La misteriosa odisea de Renato

Logra sobrevivir con 84 años tras caer con su avioneta en las frías aguas de Punta Entinas-Sabinar

Renato Jiménez, de 84 años, ha hecho toda su vida de los vuelos su afición.
Renato Jiménez, de 84 años, ha hecho toda su vida de los vuelos su afición.
Manuel León
23:27 • 27 ene. 2016

Nunca pensó Renato que encontraría la muerte entre el oleaje, a oscuras, en una mortaja de salitre, con las luces de un muelle  de lujo, al oeste de Almería, refulgiendo en la línea de la costa. Nunca hasta el anochecer del pasado lunes, día de San Marino, cuando un fallo en la avioneta que pilotaba, le hizo amerizar como un náufrago cualquiera en las frías aguas invernales de Almerimar en una epopeya que no olvidará lo poco o mucho que le quede de vida.




No era el Atlántico Norte del Titanic, ni las caribeñas aguas del desamparado Luis Alejando Velasco, relatadas por García Márquez, era el rebalaje de Punta Entinas Sabinar, donde Renato Jiménez, un melillense de 84 años, creyó encontrar la muerte en un ataúd con hélice y alerones.




“Creí morir”, decía ayer Renato, a través del celular de su hija Susana, al llegar de vuelta en el ferry de Almería a Melilla. “Pasé mucho frío,  mucho miedo, el agua cortaba como cuchillo”, transmitía Renato, antes de  abrir la puerta de su casa y tomarse una pastilla para dormir.




De visita a Murcia
La truncada odisea de Renato, un antiguo empresario de materiales de construcción aficionado a la aviación, comenzó cuando el sábado cogió el barco de Trasmediterránea para ir a visitar a su familia en Murcia, sin saber que se iba a librar del susto de un terremoto de grado 6,3 en su ciudad, pero que se iba a llevar un soponcio mayor.  El lunes Renato se levantó con ganas de pilotar, como lleva haciéndolo desde que tenía 15 años, en un lejano 1947. Se fue al aeródromo de Los Martínez del Puerto, una pedanía de la huerta murciana, donde tenía hangarado su aparato, al que quería pasarle la revisión  en Almería.

Encargo de trabajo 1 →
Extrae de la crónica sobre Renato el pasaje comprendido entre "Nunca pensó Renato" y "quede de vida.", ambos incluidos.

Datos de entrada →
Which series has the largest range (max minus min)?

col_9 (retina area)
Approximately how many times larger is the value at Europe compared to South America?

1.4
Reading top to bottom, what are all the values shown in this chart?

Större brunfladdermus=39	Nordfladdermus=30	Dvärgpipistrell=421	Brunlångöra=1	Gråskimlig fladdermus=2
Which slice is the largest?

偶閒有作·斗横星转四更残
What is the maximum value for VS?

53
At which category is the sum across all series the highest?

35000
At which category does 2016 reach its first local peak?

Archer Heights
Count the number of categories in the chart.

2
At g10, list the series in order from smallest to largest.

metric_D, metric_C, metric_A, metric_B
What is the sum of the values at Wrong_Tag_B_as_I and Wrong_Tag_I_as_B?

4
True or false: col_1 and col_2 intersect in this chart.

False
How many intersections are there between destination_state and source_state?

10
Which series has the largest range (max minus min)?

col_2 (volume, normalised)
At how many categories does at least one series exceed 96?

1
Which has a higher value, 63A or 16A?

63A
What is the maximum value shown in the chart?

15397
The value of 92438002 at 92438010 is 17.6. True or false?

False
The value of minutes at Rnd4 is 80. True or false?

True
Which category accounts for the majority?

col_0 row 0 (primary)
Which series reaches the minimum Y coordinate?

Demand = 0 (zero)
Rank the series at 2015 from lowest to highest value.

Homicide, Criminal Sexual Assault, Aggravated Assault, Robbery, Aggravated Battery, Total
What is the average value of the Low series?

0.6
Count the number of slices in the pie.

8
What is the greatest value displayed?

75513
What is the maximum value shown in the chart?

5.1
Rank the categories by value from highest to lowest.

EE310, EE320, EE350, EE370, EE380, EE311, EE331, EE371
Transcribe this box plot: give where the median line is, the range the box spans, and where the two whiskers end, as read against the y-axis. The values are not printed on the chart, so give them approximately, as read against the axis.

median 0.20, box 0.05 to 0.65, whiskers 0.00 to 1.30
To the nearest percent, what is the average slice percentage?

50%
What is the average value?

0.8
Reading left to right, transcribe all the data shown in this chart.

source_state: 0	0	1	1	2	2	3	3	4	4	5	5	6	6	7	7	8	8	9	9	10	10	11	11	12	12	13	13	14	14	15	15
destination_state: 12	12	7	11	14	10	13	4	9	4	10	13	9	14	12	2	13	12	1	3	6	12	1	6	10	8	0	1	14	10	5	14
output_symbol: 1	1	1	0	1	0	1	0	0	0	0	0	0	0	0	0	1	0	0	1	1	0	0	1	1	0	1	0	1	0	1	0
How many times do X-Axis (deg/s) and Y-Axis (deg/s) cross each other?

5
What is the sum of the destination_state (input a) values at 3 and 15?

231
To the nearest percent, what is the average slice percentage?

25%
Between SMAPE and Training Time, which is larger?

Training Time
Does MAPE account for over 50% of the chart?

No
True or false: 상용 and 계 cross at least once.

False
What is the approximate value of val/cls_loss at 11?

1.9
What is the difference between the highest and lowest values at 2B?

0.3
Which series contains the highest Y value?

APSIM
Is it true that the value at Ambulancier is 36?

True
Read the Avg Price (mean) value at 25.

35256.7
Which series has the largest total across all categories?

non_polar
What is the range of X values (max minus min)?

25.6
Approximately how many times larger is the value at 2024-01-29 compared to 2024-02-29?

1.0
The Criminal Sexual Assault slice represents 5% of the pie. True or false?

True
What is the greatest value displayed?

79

Encargo de trabajo 2 →
Copia tal cual las filas desde la primera hasta la que contiene "At g10, list", ambas incluidas.

Solución propuesta 1 →
Nunca pensó Renato que encontraría la muerte entre el oleaje, a oscuras, en una mortaja de salitre, con las luces de un muelle  de lujo, al oeste de Almería, refulgiendo en la línea de la costa. Nunca hasta el anochecer del pasado lunes, día de San Marino, cuando un fallo en la avioneta que pilotaba, le hizo amerizar como un náufrago cualquiera en las frías aguas invernales de Almerimar en una epopeya que no olvidará lo poco o mucho que le quede de vida.

Solución propuesta 2 →
Which series has the largest range (max minus min)?

col_9 (retina area)
Approximately how many times larger is the value at Europe compared to South America?

1.4
Reading top to bottom, what are all the values shown in this chart?

Större brunfladdermus=39	Nordfladdermus=30	Dvärgpipistrell=421	Brunlångöra=1	Gråskimlig fladdermus=2
Which slice is the largest?

偶閒有作·斗横星转四更残
What is the maximum value for VS?

53
At which category is the sum across all series the highest?

35000
At which category does 2016 reach its first local peak?

Archer Heights
Count the number of categories in the chart.

2
At g10, list the series in order from smallest to largest.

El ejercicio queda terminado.